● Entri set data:

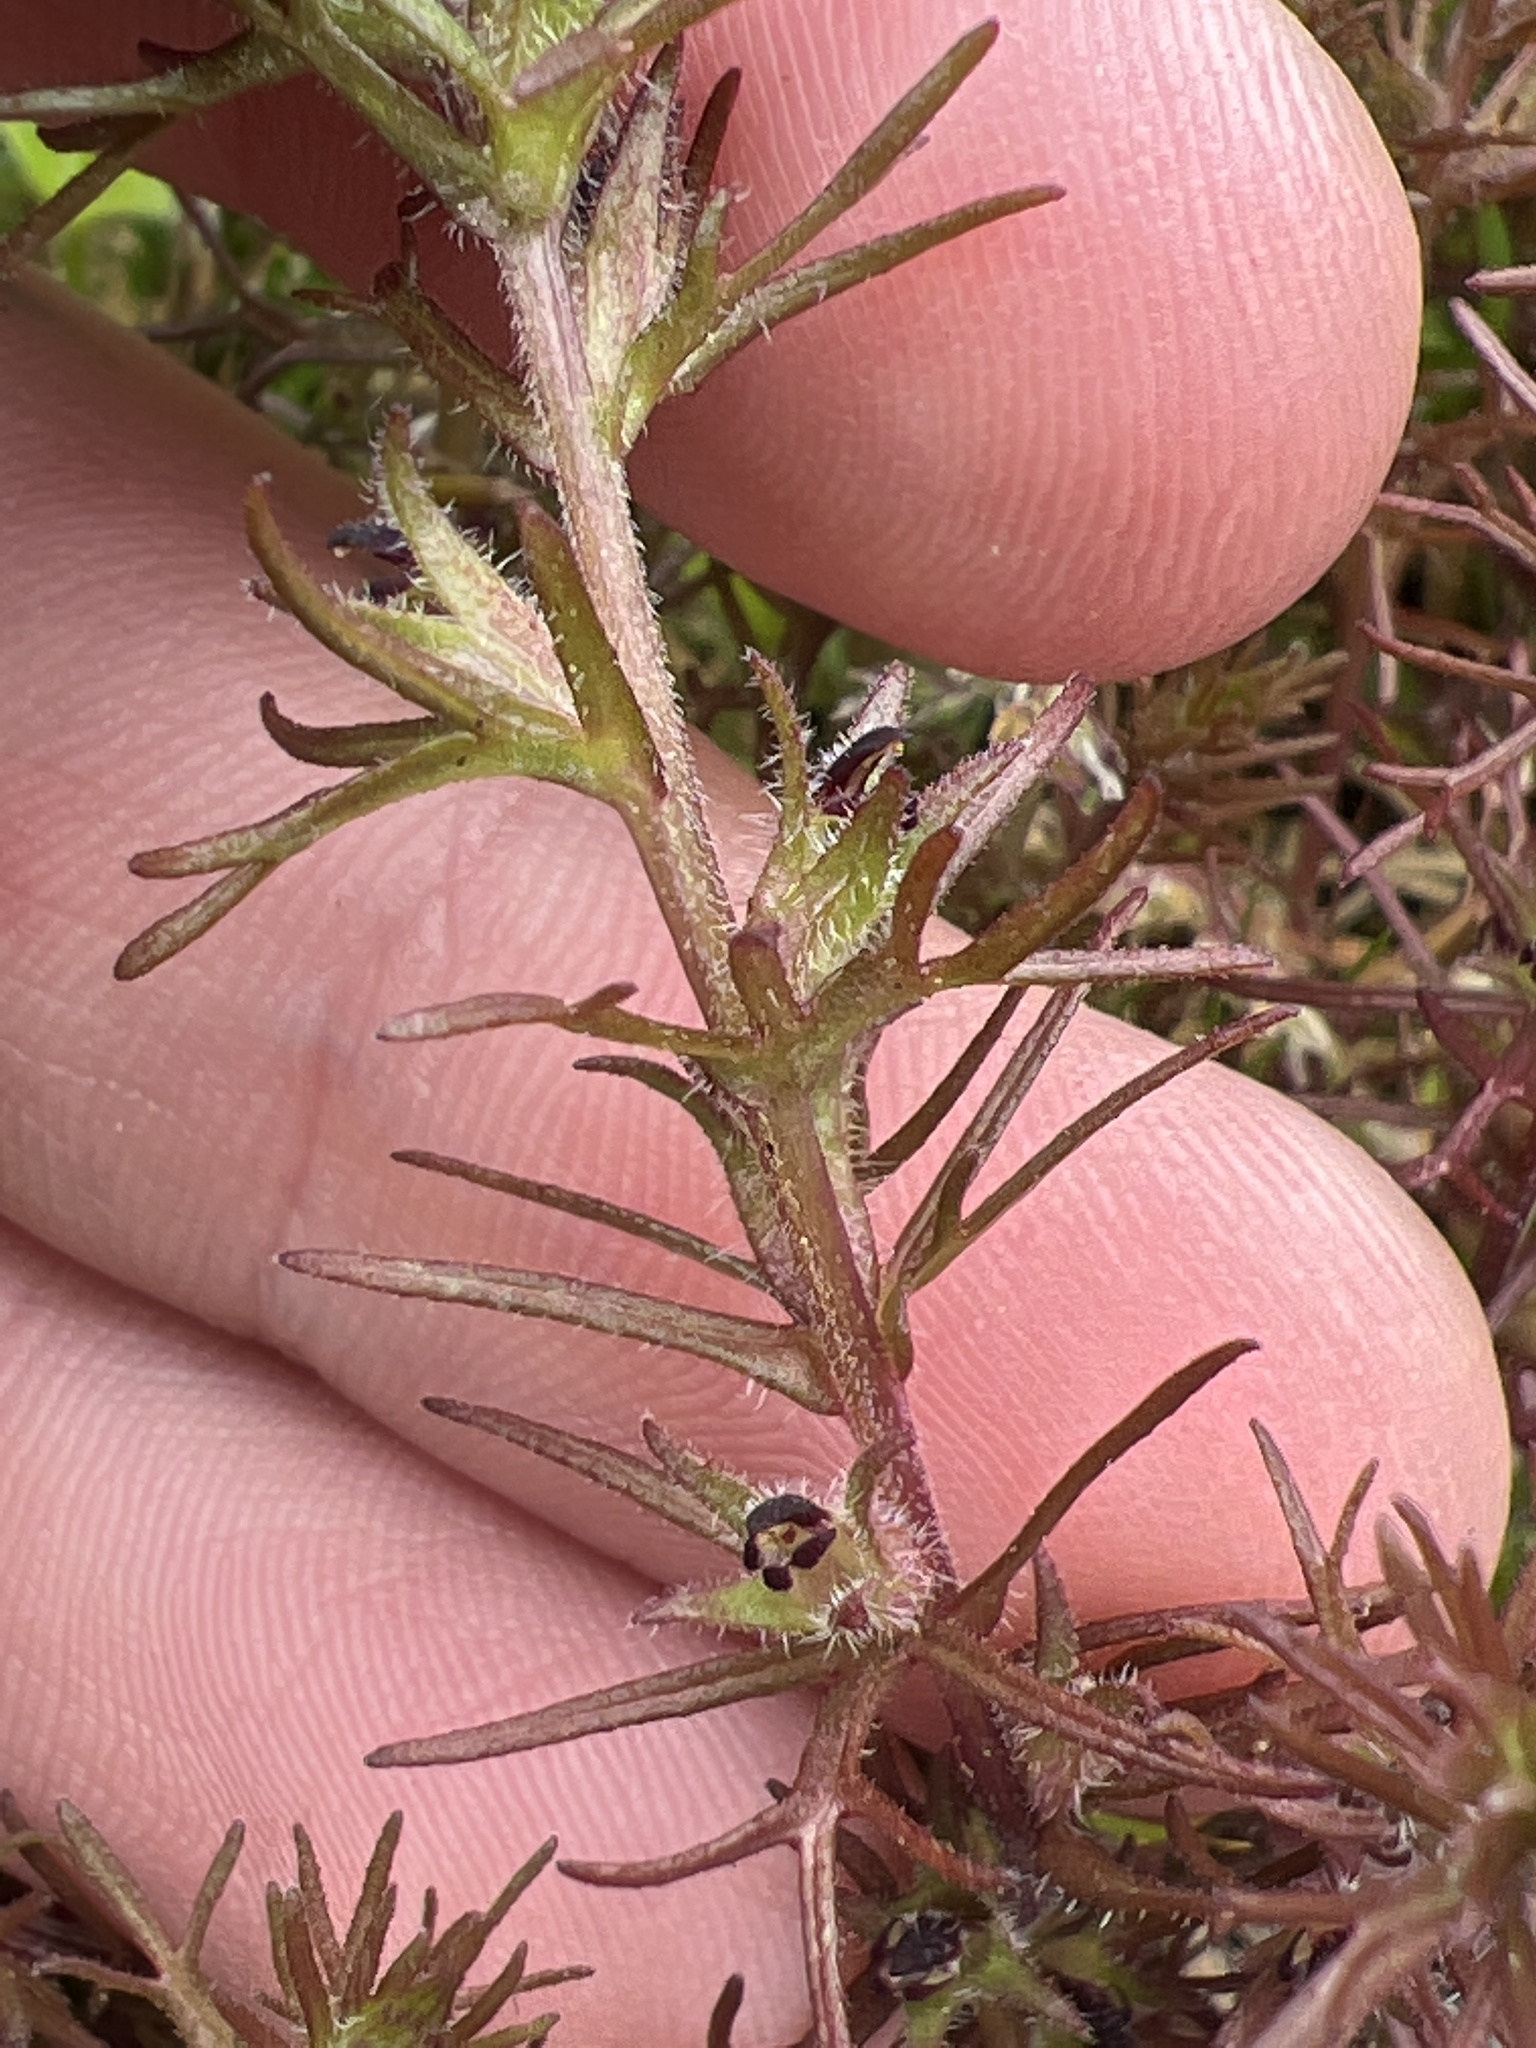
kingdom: Plantae
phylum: Tracheophyta
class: Magnoliopsida
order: Lamiales
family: Orobanchaceae
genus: Triphysaria
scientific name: Triphysaria pusilla
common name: Dwarf false owl-clover
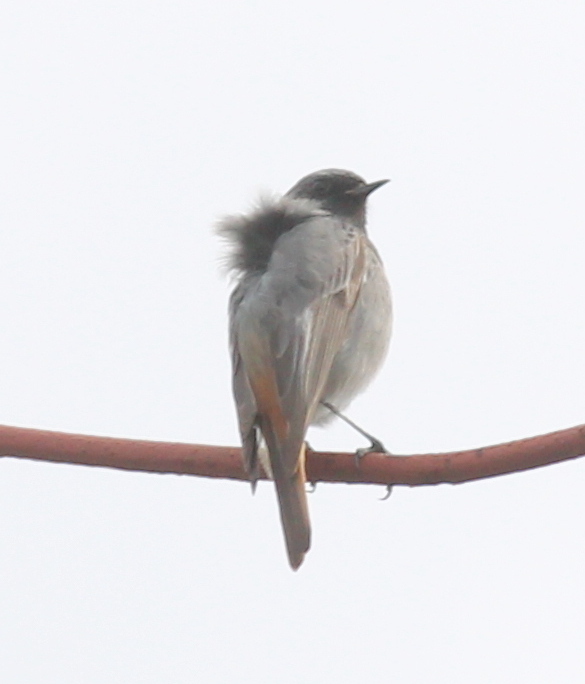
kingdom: Animalia
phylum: Chordata
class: Aves
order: Passeriformes
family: Muscicapidae
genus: Phoenicurus
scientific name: Phoenicurus ochruros
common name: Black redstart
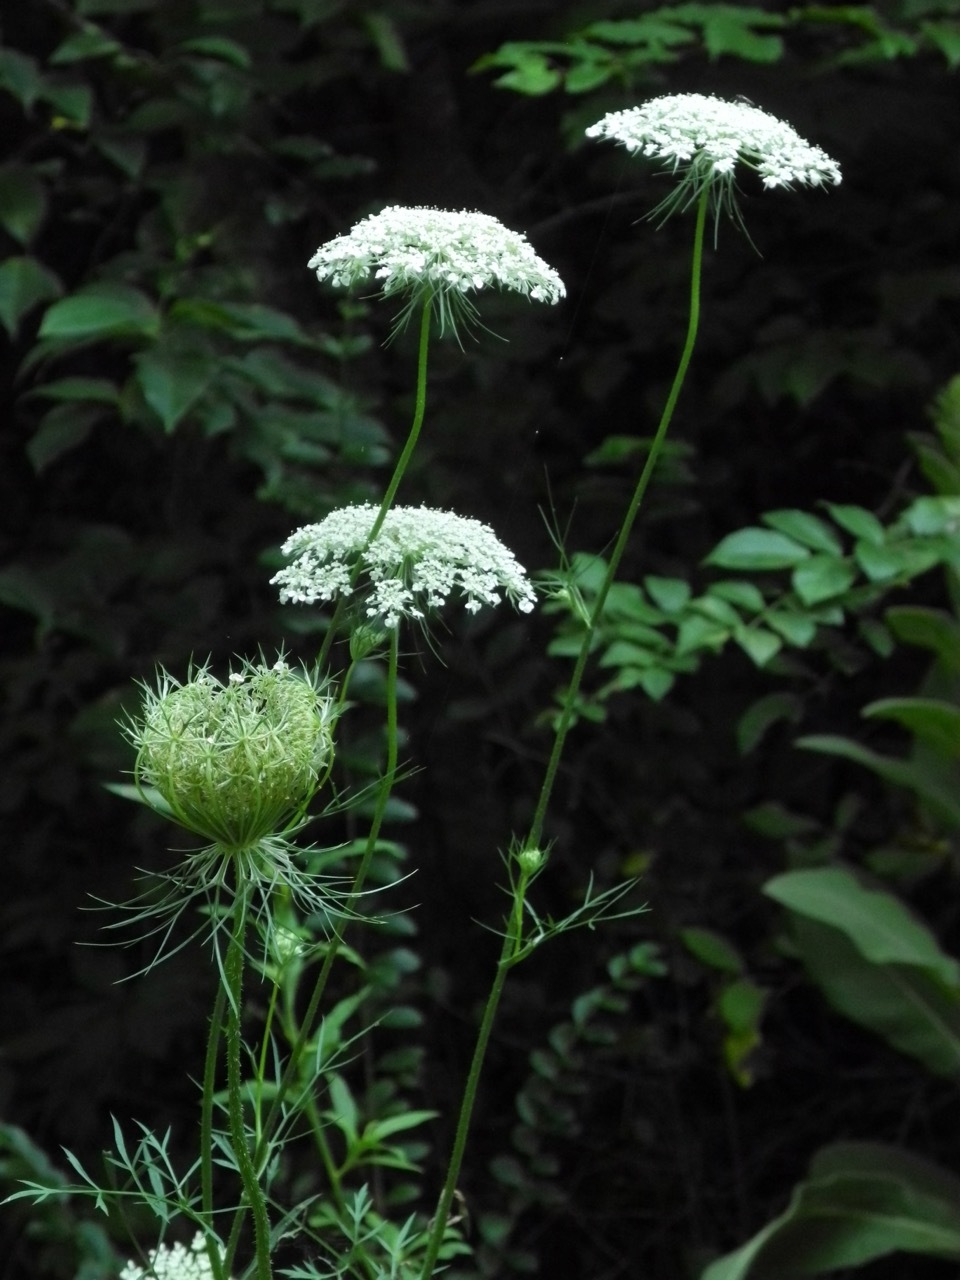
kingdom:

● PETUNJUK LATIHAN: Susun ulang semua baris di atas sebagai tabel Markdown berkolom "No" dan "Isi", satu baris teks per baris tabel, tanpa baris kosong. Gambar tidak disertakan dalam jawaban.

● HASIL PENGERJAAN:
| No | Isi |
|---|---|
| 1 | kingdom: Plantae |
| 2 | phylum: Tracheophyta |
| 3 | class: Magnoliopsida |
| 4 | order: Lamiales |
| 5 | family: Orobanchaceae |
| 6 | genus: Triphysaria |
| 7 | scientific name: Triphysaria pusilla |
| 8 | common name: Dwarf false owl-clover |
| 9 | kingdom: Animalia |
| 10 | phylum: Chordata |
| 11 | class: Aves |
| 12 | order: Passeriformes |
| 13 | family: Muscicapidae |
| 14 | genus: Phoenicurus |
| 15 | scientific name: Phoenicurus ochruros |
| 16 | common name: Black redstart |
| 17 | kingdom: |